Prices are per month and in $USD
As you can see our gp3 volume best practice uses less volumes and GB’s of storage, but still offers more base or guaranteed IOPS then the gp2 configuration did. The throughput is less, but the listed values are still in accordance with SAP’s requirements for production systems. You can always add more afterwards but AWS advises to do so only if your monitoring shows that you are hitting a volume’s limits or when your requirements change.
If you have studied the HANA storage best practices webpage then you may have noticed that the gp3 volume layout looks very similar to the layout for io1 and io2 volumes and this benefits you. A good example is if you are using io2 volume storage on your production system and want to do a system copy to a test environment. If you then create an Amazon Machine Image (AMI) of the production system all you need to do is convert the disks to gp3 volume upon launch resulting in a reduced cost for your test system. The same logic applies to attaching snapshot-copies of a database’s data and log volume to a different EC2 instance.
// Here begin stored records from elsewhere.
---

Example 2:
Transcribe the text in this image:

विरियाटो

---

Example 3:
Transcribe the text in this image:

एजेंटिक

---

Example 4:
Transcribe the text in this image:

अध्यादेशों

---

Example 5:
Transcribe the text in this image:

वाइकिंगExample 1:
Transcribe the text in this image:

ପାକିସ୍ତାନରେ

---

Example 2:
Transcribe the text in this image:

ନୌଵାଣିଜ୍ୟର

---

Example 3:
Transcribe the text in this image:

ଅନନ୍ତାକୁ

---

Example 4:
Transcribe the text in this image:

The recommendation for HANA databases is to start with our published best practices and to use CloudWatch monitoring to determine afterwards whether you may need more performance or possibly less. When less performance is sufficient, be sure to adhere to SAP’s support requirements. Consequently, you should never configure less than the following SAP recommendations:
- HANA Data Volume: 7000 IOPS and 425MB/s of Throughput
- HANA Log volume: 3000 IOPS and 275MB/s of Throughput
- Sizing as per SAP HANA TDI guidelines (link requires SAP credentials)
These guidelines apply to configurations using one volume with additional provisioned throughput/IOPS, and to striping multiple volumes with baseline performance. When using the latter, the sum of throughput and IOPS of all volumes should meet these limits.
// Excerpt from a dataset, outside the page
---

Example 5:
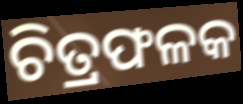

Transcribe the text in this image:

ଚିତ୍ରଫଳକ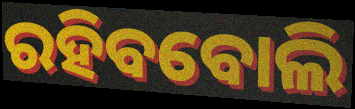
ରହିବବୋଲି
For SAP workloads other than HANA there are no SAP prescribed minimum requirements or best practices. If you have no sizing information, the recommendation for SAP NetWeaver or Anydb workloads is to start sizing volumes based on the size of the dataset, and then use CloudWatch to monitor and check whether the volumes are hitting limits. Based on this information, adjust your volume sizing as necessary.
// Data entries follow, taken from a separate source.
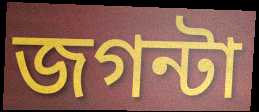
জগন্টা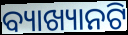
ବ୍ୟାଖ୍ୟାନଟିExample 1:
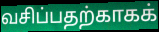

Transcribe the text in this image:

வசிப்பதற்காகக்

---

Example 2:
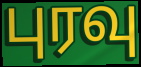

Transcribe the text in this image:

புரவு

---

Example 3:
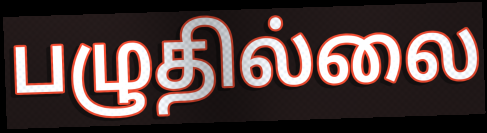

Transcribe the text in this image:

பழுதில்லை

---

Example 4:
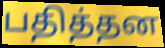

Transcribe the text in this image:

பதித்தன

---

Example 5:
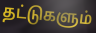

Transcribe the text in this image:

தட்டுகளும்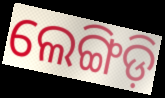
ଲେଙ୍ଗିଡ଼ିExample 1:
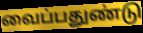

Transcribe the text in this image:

வைப்பதுண்டு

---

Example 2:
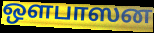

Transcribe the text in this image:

ஒளபாஸன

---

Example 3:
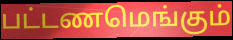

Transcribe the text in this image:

பட்டணமெங்கும்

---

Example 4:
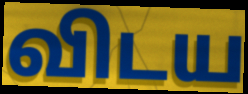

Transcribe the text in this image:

விடய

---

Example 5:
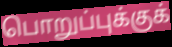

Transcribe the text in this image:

பொறுப்புக்குக்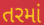
તરમાંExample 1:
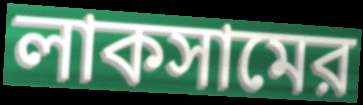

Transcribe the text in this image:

লাকসামের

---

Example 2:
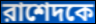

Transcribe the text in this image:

রাশেদকে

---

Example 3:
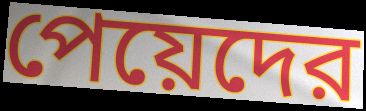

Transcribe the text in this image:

পেয়েদের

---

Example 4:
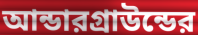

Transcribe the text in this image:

আন্ডারগ্রাউন্ডের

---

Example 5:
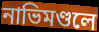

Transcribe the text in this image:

নাভিমণ্ডলে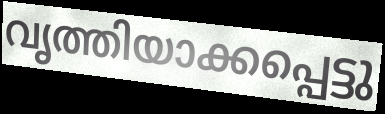
വൃത്തിയാക്കപ്പെട്ടു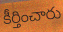
కీర్తించారుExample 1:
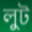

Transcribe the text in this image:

লুট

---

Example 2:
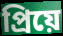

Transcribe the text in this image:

প্রিয়ে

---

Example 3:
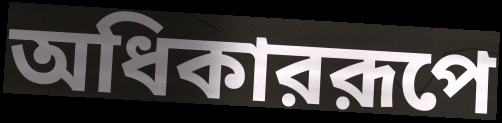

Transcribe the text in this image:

অধিকাররূপে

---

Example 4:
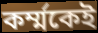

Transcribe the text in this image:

কর্ম্মকেই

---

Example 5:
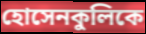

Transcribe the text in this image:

Common scenarios and solutions for HANA databases
There are situations where you may need a different level of performance and I want to provide a suggestion for the most common scenarios. For example, you may want to reduce SAP HANA’s startup time. To do this increase the throughput of the Data volume. If you need more performance for heavy SAP Business Warehouse data loading then you need to increase the volume specs across the board for both the HANA Data and log. For a heavy OLTP workload you can increase the IOPS on the HANA Data (Savepoints) and Log volume. If you want to speed up streaming backups then increase the throughput of the HANA Data volume. If you experience degraded performance overtime, then this is likely due to disk fragmentation. You can either use a third-party de-fragmentation tool or create a new set of volumes and migrate the data to those.
In conclusion, in this post I summarized the benefits of Amazon EBS gp3 volumes. You can configure a gp3 volumes size and performance separately. gp3 volumes can produce more IOPS per GB than gp2 thereby reducing the need to over provision for performance reasons. gp3 volumes have a higher maximum throughput than gp2 thereby reducing the need for volume striping. gp3 volumes always produce the base level of performance and do away with the concept of bursting. gp3 volumes make it easier to copy a production SAP HANA system that uses io1 or io2 to a non-production system, as the volume layout does not have to be changed.